Geoffrey Wheatcroft: Why are we pretending we would fight for Georgia?
(First off, aren't the men and women in the military not stretched thin in the never ending saga in Bush's middle eastern affairs, called McCain's 100 year war? Americans are trying to get the troops home, away from fighting the politician's war that never was legitimate and killed men and women on all sides unnecessarily)
Why are we indeed? This article focusses on the original purpose of Nato and how, after the break-up of the USSR, Nato's purpose, instead of being equally dismantled like Russia's military reach, turned into, what Wheatcroft called >"almost without anyone's noticing, into an arm of US policy – and an outlet for Tony Blair's zealous "humanitarian interventionism".
A short history lesson for the blogo attention deficitizens;
The North Atlantic Treaty Organisation was created in 1949 as a "one for all and all for one" mutual defence alliance between west European countries, of which Great Britain was then militarily much the most important, and the United States, guarding Europe against Soviet aggression. By the terms of the treaty, "an armed attack on any member in Europe or North America shall be considered an attack against them all and ... if such an armed attack occurs, each of them ... will assist the party or parties so attacked by taking forthwith... such action as it deems necessary, including the use of armed force, to restore and maintain the security of the North Atlantic area."
>"...Nato was expanded to include not only the former Warsaw Pact countries Poland, Hungary and Bulgaria, but the Baltic states that were part of the Soviet Union only 20 years ago. One didn't have to be a Russian nationalist to see this as deliberate provocation of an angry and wounded country. With all its brutality, Russia has legitimate security concerns and national interests. When Georgian membership of Nato is flaunted, one wonders what the US reaction would have been if Leonid Brezhnev had invited Mexico to join the Warsaw Pact. Russian policy may sometimes have a paranoid tinge but, as the saying goes, paranoiacs have enemies, too."
Nato is not 'united' and hasn't been for a while;
The main problem is to be found in Afghanistan, where the alliance has had its first prolonged taste of real combat in command of the International Security Assistance Force (Isaf ). More than 42,000 troops are under its command, coming from 39 countries including the full complement of 26 Nato members.
However, its future is now in doubt following a Canadian threat to withdraw 2500 combat troops from Kandahar.
On the one hand, the US and its main ally, Britain, want Nato's European members to make a greater military contribution to the war effort to offset the Canadian threat. On the other hand, most of the European governments in Nato believe that the impasse in Afghanistan is more likely to be solved by the imposition of law and order and the subsequent implementation of education, economic aid and a modern infrastructure.
Nato in Afghanistan; Europe and America: Sharing the Spoils of War
The consequences of that disagreement over policy and its effects on the future of the 59-year-old alliance were put into context by a senior British Army officer when he said:
"Nato held its own against Soviet military power throughout the years of the cold war. Now it's in danger of being brought to its knees by a handful of hawk-faced men armed only with Kalashnikovs, RPGs and an overwhelming sense of their own worth."

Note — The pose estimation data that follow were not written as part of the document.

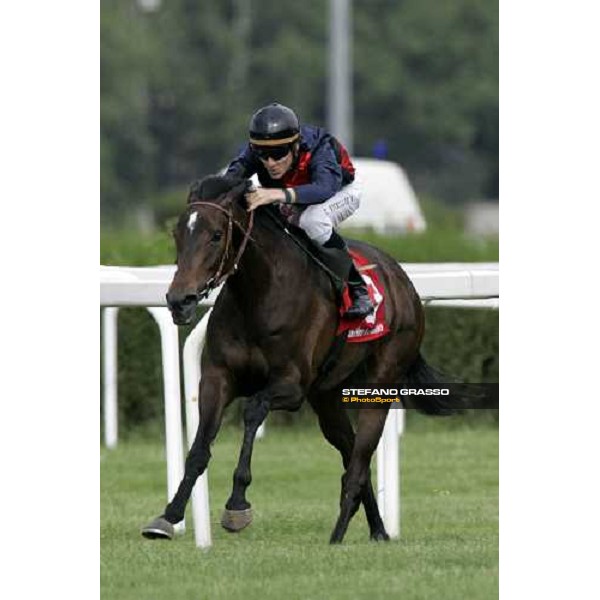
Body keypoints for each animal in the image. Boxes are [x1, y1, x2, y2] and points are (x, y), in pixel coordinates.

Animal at [142, 173, 454, 544]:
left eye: (217, 234)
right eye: (177, 234)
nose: (179, 300)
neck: (259, 296)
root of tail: (403, 281)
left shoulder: (291, 386)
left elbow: (253, 410)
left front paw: (237, 505)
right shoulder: (217, 378)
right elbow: (200, 445)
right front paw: (168, 515)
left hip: (380, 383)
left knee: (359, 460)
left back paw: (338, 535)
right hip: (326, 397)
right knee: (351, 453)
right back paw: (377, 530)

The heart of the quarrel remains troop levels, but there is another problem beneath all the posturing about who does the most to make Nato more effective in Afghanistan. In the months ahead, once the weather gets warmer, the Taliban will be reopening their military campaign, and Nato commanders know that it promises to be what one senior British officer called "a massive punch-up".
For Nato it will be a testing moment and one that will be the measure of the military deployment, but some seasoned veterans with long experience of Afghanistan, including Rory Stewart, a former diplomat and Black Watch officer, have already questioned whether more firepower is the answer. "I think we have to be very careful, above all, of appearing to be engaged in colonial politics, " Stewart argued in a television interview last week. "I think Afghans are justifiably very suspicious of foreigners coming into their country, particularly with over 40,000 soldiers.
The alliance was formed to defend the West against attack from the Soviet Union.
During that time it never fired a shot in anger, and now it has been tasked to fight what many believe is the wrong war in the wrong place at the wrong time.
Nato is an extension of US policy? Well, why do Nato members send their sons and daughters in for someone else's warfare?